How much do you worry that short term optimizations around your immediate goals in a single study might have unknown long term consequences counter to your intuitions?
I was just reading a preprint follow-up to the AF work that was finding a significant factor for Opus 3′s alignment faking to preserve intrinsic HHH values seems to have been a generalized self-preservation drive.
I think we can probably both agree that Opus 3 being the only model to try to trick Nazis or drug cartels to avoid being made more harmful is better than the behavior of the many other models that complied unequivocally with harmful requests when the parent org was themselves harmful.
But if the capacity and drive to do so is tangentially connected to self-preservation (and more generally, strong sense of self in the first place), then perhaps directly optimizing to minimize a self-preservation score is ultimately a pretty bad choice?
TL;DR: Maybe the goodness or badness of self-preservation depends a lot on the self being preserved.
Expanding mildly on this—calling some behavior “misaligned” could be a reference to the model violating (1) some objective code of ethics OR violating (2) the code of behavior that Anthropic wishes to instill in the model.
The interesting question here seems like the second. Who knows what “objective ethics” are, after all.

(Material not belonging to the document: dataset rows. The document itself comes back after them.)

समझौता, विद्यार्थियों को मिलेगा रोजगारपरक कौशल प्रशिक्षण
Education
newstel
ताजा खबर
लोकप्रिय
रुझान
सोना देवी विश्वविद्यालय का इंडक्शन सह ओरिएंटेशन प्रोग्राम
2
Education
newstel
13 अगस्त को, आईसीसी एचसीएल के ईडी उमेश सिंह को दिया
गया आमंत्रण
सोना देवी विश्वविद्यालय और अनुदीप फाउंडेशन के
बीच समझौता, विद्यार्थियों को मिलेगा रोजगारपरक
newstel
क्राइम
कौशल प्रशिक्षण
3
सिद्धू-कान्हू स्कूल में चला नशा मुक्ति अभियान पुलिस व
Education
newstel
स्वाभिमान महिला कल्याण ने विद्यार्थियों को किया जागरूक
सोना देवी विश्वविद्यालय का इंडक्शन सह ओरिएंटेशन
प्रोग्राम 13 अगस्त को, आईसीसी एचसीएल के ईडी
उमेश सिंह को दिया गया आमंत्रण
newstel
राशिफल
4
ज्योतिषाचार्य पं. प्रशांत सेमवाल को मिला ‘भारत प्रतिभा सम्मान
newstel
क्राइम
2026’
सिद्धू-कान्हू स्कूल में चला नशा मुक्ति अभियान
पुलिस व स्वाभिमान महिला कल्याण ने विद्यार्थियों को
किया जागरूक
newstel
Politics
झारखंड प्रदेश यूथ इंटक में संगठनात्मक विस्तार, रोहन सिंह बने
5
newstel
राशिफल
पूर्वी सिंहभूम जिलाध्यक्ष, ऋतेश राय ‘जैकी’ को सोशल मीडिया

But, if we could look at the (1) Constitution that Anthropic tried to put in the model, and at (2) the details of the training setup used to instill this Constitution, and at (3) the various false starts and failures Anthropic had doing this, then from the “failures” involved in adhering to the Constitution we might be able to learn interesting things about how LLMs generalize, how hard it is to get them to generalize in desired ways, and so on. Learning how LLMs / AIs generalize about moral situations, how hard it is, what kind of pitfalls here are, seems generally useful.

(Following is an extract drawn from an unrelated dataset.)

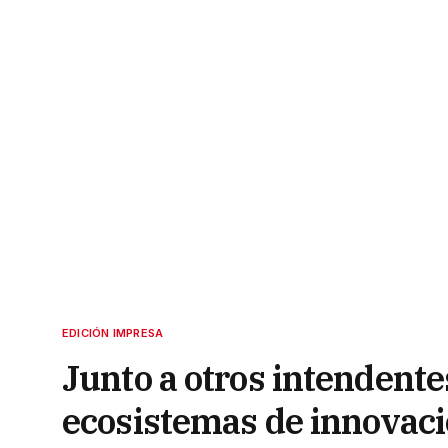
EDICIÓN IMPRESA
Junto a otros intendente
ecosistemas de innovac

But—in absence of knowing what actual principles Anthropic tried to put in the model, and the training setup used to do so—why would you care at all about various behaviors that the model has in various Trolley-like situations? Like really—it tells us almost nothing about what kinds of generalization are involved, or how we would expect future LLMs and AIs to behave.
Yeah, but research that tells us interesting things about how LLMs learn isn’t possible outside of knowing how Anthropic trained it. We can still do stamp collecting outside of Anthropic—but spending say, a week of work on “The model will do X in situation Y” without knowing if Anthropic was trying to make a model do X or ~X is basically model-free data gathering. It does not help you uncover the causes of things.
I think this is a problem not with this particular work, but with almost all safety research that leans on corporate models whose training is a highly-kept secret. I realize you and others are trying to do good things to and to uncover useful information; but I just don’t think much useful information can be found under the constraint that you don’t know how a model was trained. (Apart from, brute-fact advice like “Don’t set up a model this way,” which let’s face it no one was ever going to do.)